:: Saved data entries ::
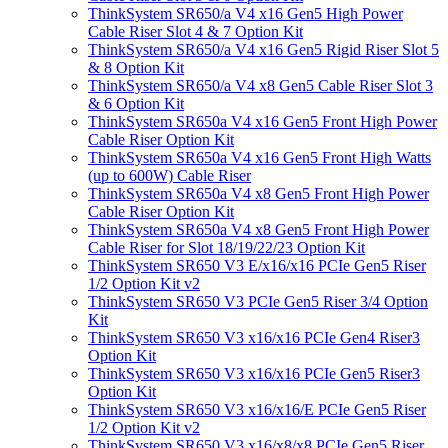
ThinkSystem SR650/a V4 x16 Gen5 High Power
Cable Riser Slot 4 & 7 Option Kit
ThinkSystem SR650/a V4 x16 Gen5 Rigid Riser Slot 5
& 8 Option Kit
ThinkSystem SR650/a V4 x8 Gen5 Cable Riser Slot 3
& 6 Option Kit
ThinkSystem SR650a V4 x16 Gen5 Front High Power
Cable Riser Option Kit
ThinkSystem SR650a V4 x16 Gen5 Front High Watts
(up to 600W) Cable Riser
ThinkSystem SR650a V4 x8 Gen5 Front High Power
Cable Riser Option Kit
ThinkSystem SR650a V4 x8 Gen5 Front High Power
Cable Riser for Slot 18/19/22/23 Option Kit
ThinkSystem SR650 V3 E/x16/x16 PCIe Gen5 Riser
1/2 Option Kit v2
ThinkSystem SR650 V3 PCIe Gen5 Riser 3/4 Option
Kit
ThinkSystem SR650 V3 x16/x16 PCIe Gen4 Riser3
Option Kit
ThinkSystem SR650 V3 x16/x16 PCIe Gen5 Riser3
Option Kit
ThinkSystem SR650 V3 x16/x16/E PCIe Gen5 Riser
1/2 Option Kit v2
ThinkSystem SR650 V3 x16/x8/x8 PCIe Gen5 Riser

:: What is being asked ::
Every line above with the word "High" is to be copied out.

:: Solution ::
ThinkSystem SR650/a V4 x16 Gen5 High Power
ThinkSystem SR650a V4 x16 Gen5 Front High Power
ThinkSystem SR650a V4 x16 Gen5 Front High Watts
ThinkSystem SR650a V4 x8 Gen5 Front High Power
ThinkSystem SR650a V4 x8 Gen5 Front High Power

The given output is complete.